───── Provided records

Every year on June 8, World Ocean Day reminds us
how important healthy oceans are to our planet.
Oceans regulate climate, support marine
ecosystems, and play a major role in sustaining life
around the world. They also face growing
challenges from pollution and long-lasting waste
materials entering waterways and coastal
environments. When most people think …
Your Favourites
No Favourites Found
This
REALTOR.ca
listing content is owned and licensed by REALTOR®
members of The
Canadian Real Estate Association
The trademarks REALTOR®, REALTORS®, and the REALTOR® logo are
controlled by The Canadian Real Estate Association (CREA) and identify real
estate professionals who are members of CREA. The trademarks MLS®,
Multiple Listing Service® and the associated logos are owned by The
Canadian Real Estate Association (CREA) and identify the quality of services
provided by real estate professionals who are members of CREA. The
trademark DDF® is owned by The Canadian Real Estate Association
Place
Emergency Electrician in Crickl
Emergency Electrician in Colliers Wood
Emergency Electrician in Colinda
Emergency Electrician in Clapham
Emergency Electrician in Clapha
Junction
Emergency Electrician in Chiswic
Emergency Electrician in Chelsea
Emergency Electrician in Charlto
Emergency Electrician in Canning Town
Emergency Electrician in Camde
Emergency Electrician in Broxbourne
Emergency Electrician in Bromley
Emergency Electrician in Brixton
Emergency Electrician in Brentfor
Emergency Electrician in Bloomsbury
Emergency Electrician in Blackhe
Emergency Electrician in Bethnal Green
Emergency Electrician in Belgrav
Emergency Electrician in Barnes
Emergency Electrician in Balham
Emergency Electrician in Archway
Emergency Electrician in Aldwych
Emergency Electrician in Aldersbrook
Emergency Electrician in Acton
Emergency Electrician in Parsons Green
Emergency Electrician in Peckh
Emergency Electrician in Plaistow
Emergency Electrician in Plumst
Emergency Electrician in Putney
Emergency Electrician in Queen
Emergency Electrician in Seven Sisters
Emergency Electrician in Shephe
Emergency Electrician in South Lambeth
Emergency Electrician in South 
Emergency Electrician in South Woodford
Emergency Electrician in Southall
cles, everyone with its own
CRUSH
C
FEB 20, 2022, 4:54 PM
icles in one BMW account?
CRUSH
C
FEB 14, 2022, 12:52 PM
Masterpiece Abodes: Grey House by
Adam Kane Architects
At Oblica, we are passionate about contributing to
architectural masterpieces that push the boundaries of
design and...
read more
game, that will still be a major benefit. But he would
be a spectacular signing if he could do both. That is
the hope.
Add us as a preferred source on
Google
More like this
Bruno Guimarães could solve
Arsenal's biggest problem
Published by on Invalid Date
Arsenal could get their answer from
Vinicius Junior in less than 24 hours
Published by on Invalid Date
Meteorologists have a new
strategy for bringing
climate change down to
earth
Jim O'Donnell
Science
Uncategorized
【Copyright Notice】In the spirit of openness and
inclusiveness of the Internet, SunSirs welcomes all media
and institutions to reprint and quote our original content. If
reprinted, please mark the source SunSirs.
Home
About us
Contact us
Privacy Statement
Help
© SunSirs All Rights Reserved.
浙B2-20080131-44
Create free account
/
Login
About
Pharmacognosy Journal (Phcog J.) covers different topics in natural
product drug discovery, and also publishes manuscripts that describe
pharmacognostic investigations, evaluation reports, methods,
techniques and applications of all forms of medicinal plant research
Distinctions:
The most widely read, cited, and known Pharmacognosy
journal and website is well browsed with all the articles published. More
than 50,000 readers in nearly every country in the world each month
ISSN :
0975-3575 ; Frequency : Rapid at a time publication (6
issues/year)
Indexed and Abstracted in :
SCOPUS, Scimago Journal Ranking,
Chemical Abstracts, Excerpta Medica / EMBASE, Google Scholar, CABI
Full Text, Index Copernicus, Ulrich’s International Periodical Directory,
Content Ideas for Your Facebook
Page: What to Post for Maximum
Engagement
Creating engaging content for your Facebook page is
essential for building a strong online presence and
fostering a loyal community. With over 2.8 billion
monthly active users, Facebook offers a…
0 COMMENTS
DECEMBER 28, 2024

──────────

Job item
Copy all of the lines above word for word, keeping each one unchanged.

Written reply
Every year on June 8, World Ocean Day reminds us
how important healthy oceans are to our planet.
Oceans regulate climate, support marine
ecosystems, and play a major role in sustaining life
around the world. They also face growing
challenges from pollution and long-lasting waste
materials entering waterways and coastal
environments. When most people think …
Your Favourites
No Favourites Found
This
REALTOR.ca
listing content is owned and licensed by REALTOR®
members of The
Canadian Real Estate Association
The trademarks REALTOR®, REALTORS®, and the REALTOR® logo are
controlled by The Canadian Real Estate Association (CREA) and identify real
estate professionals who are members of CREA. The trademarks MLS®,
Multiple Listing Service® and the associated logos are owned by The
Canadian Real Estate Association (CREA) and identify the quality of services
provided by real estate professionals who are members of CREA. The
trademark DDF® is owned by The Canadian Real Estate Association
Place
Emergency Electrician in Crickl
Emergency Electrician in Colliers Wood
Emergency Electrician in Colinda
Emergency Electrician in Clapham
Emergency Electrician in Clapha
Junction
Emergency Electrician in Chiswic
Emergency Electrician in Chelsea
Emergency Electrician in Charlto
Emergency Electrician in Canning Town
Emergency Electrician in Camde
Emergency Electrician in Broxbourne
Emergency Electrician in Bromley
Emergency Electrician in Brixton
Emergency Electrician in Brentfor
Emergency Electrician in Bloomsbury
Emergency Electrician in Blackhe
Emergency Electrician in Bethnal Green
Emergency Electrician in Belgrav
Emergency Electrician in Barnes
Emergency Electrician in Balham
Emergency Electrician in Archway
Emergency Electrician in Aldwych
Emergency Electrician in Aldersbrook
Emergency Electrician in Acton
Emergency Electrician in Parsons Green
Emergency Electrician in Peckh
Emergency Electrician in Plaistow
Emergency Electrician in Plumst
Emergency Electrician in Putney
Emergency Electrician in Queen
Emergency Electrician in Seven Sisters
Emergency Electrician in Shephe
Emergency Electrician in South Lambeth
Emergency Electrician in South 
Emergency Electrician in South Woodford
Emergency Electrician in Southall
cles, everyone with its own
CRUSH
C
FEB 20, 2022, 4:54 PM
icles in one BMW account?
CRUSH
C
FEB 14, 2022, 12:52 PM
Masterpiece Abodes: Grey House by
Adam Kane Architects
At Oblica, we are passionate about contributing to
architectural masterpieces that push the boundaries of
design and...
read more
game, that will still be a major benefit. But he would
be a spectacular signing if he could do both. That is
the hope.
Add us as a preferred source on
Google
More like this
Bruno Guimarães could solve
Arsenal's biggest problem
Published by on Invalid Date
Arsenal could get their answer from
Vinicius Junior in less than 24 hours
Published by on Invalid Date
Meteorologists have a new
strategy for bringing
climate change down to
earth
Jim O'Donnell
Science
Uncategorized
【Copyright Notice】In the spirit of openness and
inclusiveness of the Internet, SunSirs welcomes all media
and institutions to reprint and quote our original content. If
reprinted, please mark the source SunSirs.
Home
About us
Contact us
Privacy Statement
Help
© SunSirs All Rights Reserved.
浙B2-20080131-44
Create free account
/
Login
About
Pharmacognosy Journal (Phcog J.) covers different topics in natural
product drug discovery, and also publishes manuscripts that describe
pharmacognostic investigations, evaluation reports, methods,
techniques and applications of all forms of medicinal plant research
Distinctions:
The most widely read, cited, and known Pharmacognosy
journal and website is well browsed with all the articles published. More
than 50,000 readers in nearly every country in the world each month
ISSN :
0975-3575 ; Frequency : Rapid at a time publication (6
issues/year)
Indexed and Abstracted in :
SCOPUS, Scimago Journal Ranking,
Chemical Abstracts, Excerpta Medica / EMBASE, Google Scholar, CABI
Full Text, Index Copernicus, Ulrich’s International Periodical Directory,
Content Ideas for Your Facebook
Page: What to Post for Maximum
Engagement
Creating engaging content for your Facebook page is
essential for building a strong online presence and
fostering a loyal community. With over 2.8 billion
monthly active users, Facebook offers a…
0 COMMENTS
DECEMBER 28, 2024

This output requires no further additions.